Gubernur DKI Jakarta, Basuki Tjahaja Purnama alias Ahok setibanya di Gedung KPK, Jakarta, 12 April 2016. Kedatangan Ahok tersebut untuk dimintai keterangannya terkait penyelidikan dugaan korupsi pembelian lahan RS Sumber Waras. TEMPO/Eko Siswono Toyudho
TEMPO.CO, Jakarta - Gubernur DKI Jakarta Basuki Tjahaja Purnama alias Ahok mengatakan bahwa di masa mendatang reklamasi akan menjadi hal yang lumrah dilakukan.
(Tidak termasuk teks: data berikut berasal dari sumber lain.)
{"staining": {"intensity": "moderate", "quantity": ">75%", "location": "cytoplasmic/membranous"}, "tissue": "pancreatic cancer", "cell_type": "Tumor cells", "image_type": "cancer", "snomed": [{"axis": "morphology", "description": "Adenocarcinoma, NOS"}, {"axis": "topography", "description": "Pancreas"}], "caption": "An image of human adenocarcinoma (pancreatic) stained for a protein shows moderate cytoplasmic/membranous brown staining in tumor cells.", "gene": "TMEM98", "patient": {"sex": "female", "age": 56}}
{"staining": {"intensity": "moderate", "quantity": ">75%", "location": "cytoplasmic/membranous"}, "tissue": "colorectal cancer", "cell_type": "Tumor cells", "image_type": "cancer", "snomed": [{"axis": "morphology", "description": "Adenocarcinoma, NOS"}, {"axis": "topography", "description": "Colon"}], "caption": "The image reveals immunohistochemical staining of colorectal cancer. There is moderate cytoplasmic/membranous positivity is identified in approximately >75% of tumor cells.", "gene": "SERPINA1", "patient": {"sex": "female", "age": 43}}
Dengan semakin cepatnya lonjakan jumlah manusia, kebutuhan akan lahan pun akan semakin meningkat.
"Ada analisa dunia 40 tahun ke depan, kalau enggak mau lakukan reklamasi akan kelaparan karena penduduk bertambah banyak, lahan tidak cukup," kata Ahok di kantor Gubernur DKI Jakarta, Kamis, 14 April 2016.
Ahok menyatakan pada dasarnya tidak ada yang menolak reklamasi. Di banyak negara upaya reklamasi merupakan hal yang biasa dilakukan. Misalnya, di Singapura dan di Dubai. Kedua negara ini merupakan negara yang melakukan reklamasi di negaranya.
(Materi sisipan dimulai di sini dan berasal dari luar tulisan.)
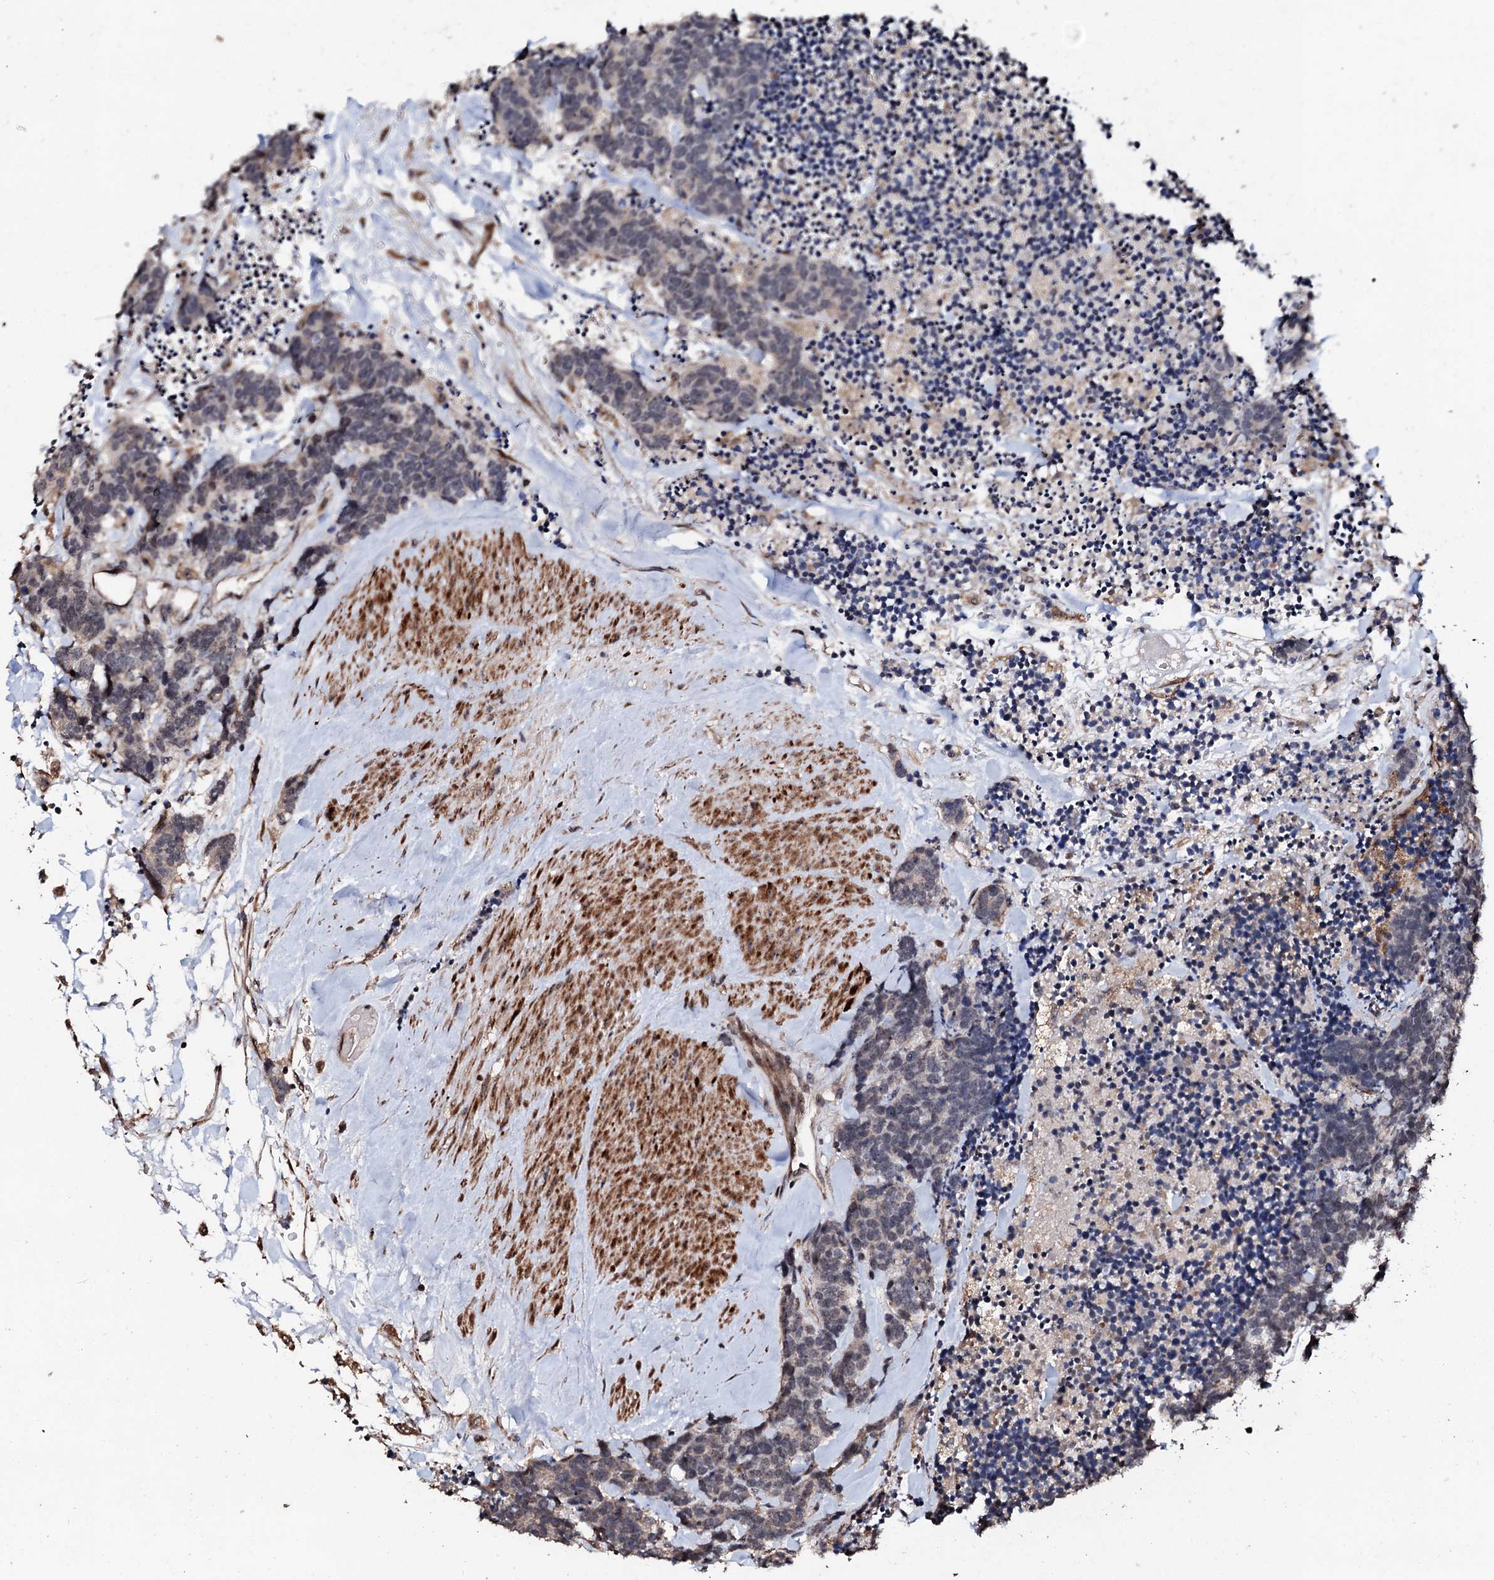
{"staining": {"intensity": "negative", "quantity": "none", "location": "none"}, "tissue": "carcinoid", "cell_type": "Tumor cells", "image_type": "cancer", "snomed": [{"axis": "morphology", "description": "Carcinoma, NOS"}, {"axis": "morphology", "description": "Carcinoid, malignant, NOS"}, {"axis": "topography", "description": "Urinary bladder"}], "caption": "This histopathology image is of carcinoma stained with immunohistochemistry to label a protein in brown with the nuclei are counter-stained blue. There is no staining in tumor cells. The staining is performed using DAB brown chromogen with nuclei counter-stained in using hematoxylin.", "gene": "SUPT7L", "patient": {"sex": "male", "age": 57}}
Menurut Ahok, Indonesia cukup beruntung dengan kondisi geologisnya. Indonesia berada di lempeng samudra sehingga kedalaman lautnya tidak terlalu dalam.
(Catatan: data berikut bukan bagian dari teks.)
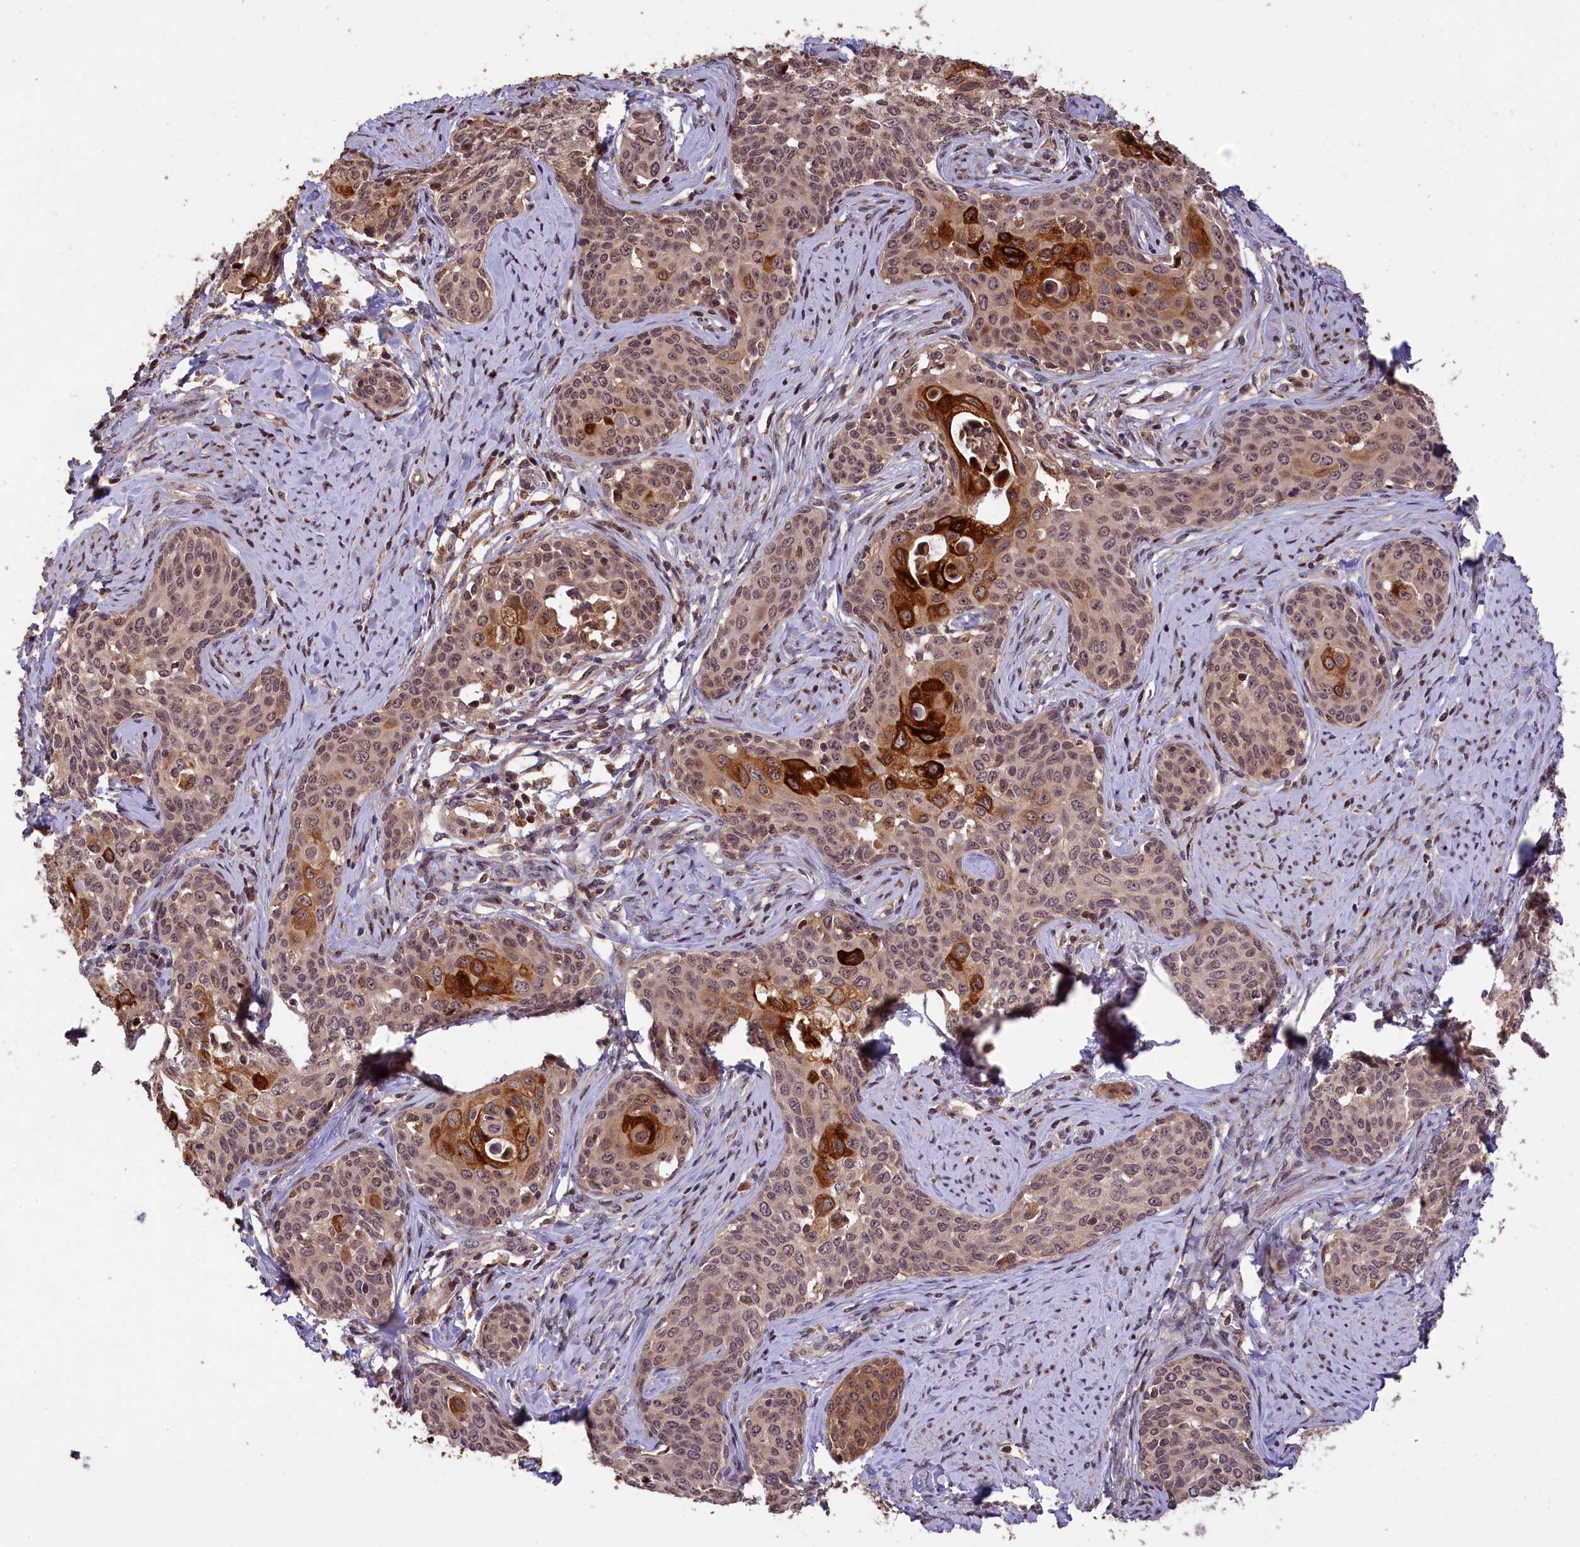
{"staining": {"intensity": "strong", "quantity": "<25%", "location": "cytoplasmic/membranous,nuclear"}, "tissue": "cervical cancer", "cell_type": "Tumor cells", "image_type": "cancer", "snomed": [{"axis": "morphology", "description": "Squamous cell carcinoma, NOS"}, {"axis": "morphology", "description": "Adenocarcinoma, NOS"}, {"axis": "topography", "description": "Cervix"}], "caption": "Protein analysis of cervical cancer tissue displays strong cytoplasmic/membranous and nuclear positivity in approximately <25% of tumor cells. The staining was performed using DAB, with brown indicating positive protein expression. Nuclei are stained blue with hematoxylin.", "gene": "PHAF1", "patient": {"sex": "female", "age": 52}}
Dengan kondisi perairan yang dangkal, reklamasi dapat dilakukan dengan lebih mudah. "Maka beruntunglah Indonesia yang punya pulau, kita ini bukan lempeng samudra tapi lempeng benua makanya cetek," ujarnya.
Melalui Keputusan Presiden Nomor 52 Tahun 1995, pemerintah mengeluarkan izin untuk membangun pulau reklamasi. Aturan ini kemudian diperbarui oleh aturan lain, yakni Peraturan Presiden Tahun 122 Tahun 2012.
Ahok juga telah mengeluarkan izin bagi sejumlah pengembang yang tertuang dalam surat keputusan gubernur. Izin itu di antaranya dikeluarkan dalam bentuk SK Gubernur DKI Jakarta Nomor 2268 Tahun 2015 tentang Pemberian Izin Pelaksanaan Reklamasi Pulau F kepada PT Jakarta Propertindo.
Selain itu, ada SK Gubernur DKI Jakarta Nomor 2269 Tahun 2015 tentang Pemberian Izin Pelaksanaan Reklamasi Pulau I kepada PT Jaladri Kartika Pakci. Ada juga SK Gubernur DKI Jakarta Nomor 2485 Tahun 2015 tentang Pemberian Izin Pelaksanaan Reklamasi Pulau K kepada PT Pembangunan Jaya Ancol.